▶ _SOURCE DOCUMENT_
——————
Japan Aerospace Exploration Agency

Introduction:

Wide variety of amino acids has been identified in water extracts from carbonaceous chondrites. It seems that organic compounds in carbonaceous chondrites including amino acids were promising sources for the first terrestrial life. Amino acids in carbonaceous chondrites have been determined after hot water extraction and acid hydrolysis.

Hydrolyzed fractions gave more amino acids than nonhydrolyzed fractions, which shows that a part of amino acids in meteorites exist in bounded form or as precursors. It is controversial, however, that major part of amino acids found in carbonaceous chondrites are free or bounded. Some scientists think that amino acids are formed by the Strecker synthesis in parent bodies of meteorites, and most of them are in free forms. Another possible scenario of origins of meteoritic amino acids is they were originally formed in ice mantles of interstellar dust particles. When we irradiated a mixture of major molecules found in the ice mantles (H2O, NH3, CO and/or CH3OH) with high-energy particles, complex amino acid precursors with high molecular weights were formed [1].

Another important carriers of extraterrestrial organic compounds are cosmic dusts, since it was estimated that more organic carbons were delivered by cosmic dusts than by meteorites [2]. It is not clear, however, that cosmic dusts could carry amino acids since cosmic dusts have been collected in terrestrial biosphere where contamination of amino acids are inevitable.
——————
▶ _DATA FOR ANALYSIS_
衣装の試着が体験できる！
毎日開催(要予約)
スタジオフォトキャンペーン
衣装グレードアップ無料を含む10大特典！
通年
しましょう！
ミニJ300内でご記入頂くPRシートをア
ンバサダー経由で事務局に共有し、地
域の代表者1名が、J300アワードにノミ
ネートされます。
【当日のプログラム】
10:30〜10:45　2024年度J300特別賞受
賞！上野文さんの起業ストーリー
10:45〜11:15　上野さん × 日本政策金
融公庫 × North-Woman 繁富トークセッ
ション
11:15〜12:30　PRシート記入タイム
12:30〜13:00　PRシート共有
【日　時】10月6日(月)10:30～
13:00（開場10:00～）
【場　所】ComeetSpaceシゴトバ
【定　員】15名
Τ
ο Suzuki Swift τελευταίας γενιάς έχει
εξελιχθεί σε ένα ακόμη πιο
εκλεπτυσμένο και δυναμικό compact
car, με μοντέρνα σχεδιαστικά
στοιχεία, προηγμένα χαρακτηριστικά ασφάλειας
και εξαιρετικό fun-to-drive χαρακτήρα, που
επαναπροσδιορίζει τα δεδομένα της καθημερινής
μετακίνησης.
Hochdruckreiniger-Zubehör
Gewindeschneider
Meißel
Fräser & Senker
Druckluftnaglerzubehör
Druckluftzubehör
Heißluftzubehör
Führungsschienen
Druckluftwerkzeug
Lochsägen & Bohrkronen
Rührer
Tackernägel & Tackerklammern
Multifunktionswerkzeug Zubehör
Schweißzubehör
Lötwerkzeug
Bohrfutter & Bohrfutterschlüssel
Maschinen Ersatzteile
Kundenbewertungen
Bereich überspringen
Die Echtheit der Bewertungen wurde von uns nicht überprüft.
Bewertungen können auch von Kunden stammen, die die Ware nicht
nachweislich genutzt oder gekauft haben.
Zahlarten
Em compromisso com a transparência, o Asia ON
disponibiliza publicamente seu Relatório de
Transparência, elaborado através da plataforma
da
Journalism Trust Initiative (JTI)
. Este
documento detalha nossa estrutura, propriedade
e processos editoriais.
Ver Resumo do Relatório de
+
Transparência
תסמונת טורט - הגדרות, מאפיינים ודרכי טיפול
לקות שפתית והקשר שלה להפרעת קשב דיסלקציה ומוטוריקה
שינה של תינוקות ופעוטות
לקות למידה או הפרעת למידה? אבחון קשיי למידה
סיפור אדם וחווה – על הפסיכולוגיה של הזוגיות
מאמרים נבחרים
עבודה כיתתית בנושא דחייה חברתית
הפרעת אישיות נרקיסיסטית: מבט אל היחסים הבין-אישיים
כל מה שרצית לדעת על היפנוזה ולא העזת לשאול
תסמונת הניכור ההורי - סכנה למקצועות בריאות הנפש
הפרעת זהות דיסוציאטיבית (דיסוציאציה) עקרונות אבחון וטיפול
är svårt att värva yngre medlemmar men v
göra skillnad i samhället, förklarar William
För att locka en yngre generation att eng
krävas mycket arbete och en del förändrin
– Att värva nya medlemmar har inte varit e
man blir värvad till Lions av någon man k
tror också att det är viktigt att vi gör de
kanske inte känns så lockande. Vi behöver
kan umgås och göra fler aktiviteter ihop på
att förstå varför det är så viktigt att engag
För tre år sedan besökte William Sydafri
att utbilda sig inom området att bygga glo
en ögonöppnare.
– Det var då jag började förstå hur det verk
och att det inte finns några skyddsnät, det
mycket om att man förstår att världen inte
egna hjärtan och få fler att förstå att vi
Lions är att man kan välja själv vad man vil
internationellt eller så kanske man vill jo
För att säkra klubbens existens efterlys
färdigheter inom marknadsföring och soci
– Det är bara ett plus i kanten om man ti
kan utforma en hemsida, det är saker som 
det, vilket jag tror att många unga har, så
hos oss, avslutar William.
——————
▶ _ASSIGNMENT_
In the passage on amino acids in carbonaceous chondrites, what was formed when the ice-mantle molecule mixture was irradiated with high-energy particles?

▶ _ANSWER BELOW_
Complex amino acid precursors with high molecular weights were formed.